En aquel sexto turno Abel Leal caminó hacia el plato llevando un bate Louisville 125 que Orlando “el ñato” Ramírez le había traído de Estados Unidos y que hasta ese momento no se había decidido a usar; se encomendó a Dios, aferró sus manos al madero y se cuadró para batear. El lanzador tomó impulso, levantó los brazos y lanzó el primer strike. Abel Leal, paciente bateador, se cuadró de nuevo. El lanzador volvió a la carga y con una recta de fuego consiguió el segundo strike. Con dos outs en la novena entrada, sin corredores en las almohadillas, perdiendo tres a dos y con dos strikes en la cuenta, el panorama era desalentador para el equipo de Bolívar. Eso explica la euforia de Édgar Perea en la transmisión. Luego de dos lanzamientos más, por la disciplina que siempre tuvo al bate, Abel Leal pudo igualar la cuenta a dos bolas y dos strikes. Después, ante sendos envíos de Ascensión Díaz, Abel Leal conectó tres fouls consecutivos. Todo parecía perdido. Fue en ese momento que Abel Leal se salió de la caja de bateo para tomar un respiro y fue justo allí que C se le acercó su compadre Bayuelo con aquel pedido trascendental: hágalo por mi mamá.

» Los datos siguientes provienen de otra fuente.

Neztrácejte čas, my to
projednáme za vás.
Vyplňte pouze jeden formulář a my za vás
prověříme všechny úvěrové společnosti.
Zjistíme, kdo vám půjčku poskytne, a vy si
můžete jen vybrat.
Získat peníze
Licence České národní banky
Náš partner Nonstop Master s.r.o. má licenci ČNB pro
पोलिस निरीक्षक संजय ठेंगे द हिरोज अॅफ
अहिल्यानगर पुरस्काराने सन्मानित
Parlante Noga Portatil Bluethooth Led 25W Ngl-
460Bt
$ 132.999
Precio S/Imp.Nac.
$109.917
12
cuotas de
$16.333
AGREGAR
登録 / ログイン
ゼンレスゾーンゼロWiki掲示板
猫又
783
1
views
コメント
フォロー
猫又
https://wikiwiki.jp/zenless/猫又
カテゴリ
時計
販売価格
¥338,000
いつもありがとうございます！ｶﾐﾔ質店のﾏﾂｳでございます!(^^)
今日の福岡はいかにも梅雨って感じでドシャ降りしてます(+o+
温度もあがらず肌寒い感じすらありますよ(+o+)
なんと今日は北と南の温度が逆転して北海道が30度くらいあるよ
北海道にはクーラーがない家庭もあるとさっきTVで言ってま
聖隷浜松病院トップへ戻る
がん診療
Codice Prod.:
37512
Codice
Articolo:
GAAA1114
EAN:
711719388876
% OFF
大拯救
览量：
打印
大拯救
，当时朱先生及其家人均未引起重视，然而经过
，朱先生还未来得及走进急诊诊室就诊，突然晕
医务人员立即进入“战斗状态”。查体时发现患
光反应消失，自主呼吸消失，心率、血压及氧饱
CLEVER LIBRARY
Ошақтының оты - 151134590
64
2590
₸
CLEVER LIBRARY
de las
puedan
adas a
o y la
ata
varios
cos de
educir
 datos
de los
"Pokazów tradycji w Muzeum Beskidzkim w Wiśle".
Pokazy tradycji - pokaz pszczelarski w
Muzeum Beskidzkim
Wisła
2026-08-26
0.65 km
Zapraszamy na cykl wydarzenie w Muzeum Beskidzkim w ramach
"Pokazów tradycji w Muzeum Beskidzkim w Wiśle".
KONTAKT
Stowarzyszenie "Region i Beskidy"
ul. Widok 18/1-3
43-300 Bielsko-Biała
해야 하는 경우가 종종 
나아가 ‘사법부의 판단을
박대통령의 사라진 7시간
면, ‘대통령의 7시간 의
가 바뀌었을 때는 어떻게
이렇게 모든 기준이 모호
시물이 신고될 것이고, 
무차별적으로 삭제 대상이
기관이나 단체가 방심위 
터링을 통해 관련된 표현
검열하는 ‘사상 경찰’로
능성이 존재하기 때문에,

Abel Leal regresó a la caja de bateo. Ascensión Díaz recibió la seña del receptor, acomodó los dedos índice y corazón sobre las costuras de la pelota, tomó impulso, levantó los brazos y soltó un lanzamiento en curva que no desarrolló todo lo que debía, quedándose en el centro del plato. Abel Leal, excelso bateador, tuvo que haber descifrado la trayectoria de la pelota con solo ver su rotación, tensó los músculos del abdomen y de sus antebrazos, aguzó su visión de tigre y le hizo swing grande. El estadio enmudeció. Solo se oyó el golpe seco de la madera descosiendo la pelota. Desde el mismo momento del impacto Abel Leal supo que se iba de jonrón. Con ese batazo se empató el partido en la novena entrada.
Se dice que en ese batazo la pelota recorrió una distancia cercana a los seiscientos pies; se dice que dos señores en Cartagena murieron por la emoción del jonrón; se dice que el público en el estadio, loco de júbilo, invadió el terreno de juego; se dice que se necesitaron veinte minutos para reanudar el partido; se dice que a Édgar Perea se le quebró su voz de acero y se dice que en Barranquilla no hallaban dónde esconder los carros de bomberos. De lo que no hay dudas es que en la undécima entrada Bolívar ganó el campeonato con hit de Tomás Moreno. Esa tarde de septiembre de 1972 se escribió la leyenda de Abel “el tigre” Leal que, después de cuarenta y dos años, vuelvo y la cuento para que no se extravíe en nuestra memoria líquida. Desde aquella época son varios los que han querido llevar un tigre por apodo; pero tigre, lo que se dice tigre, solo hay uno, y ese es el eterno Abel Leal Díaz.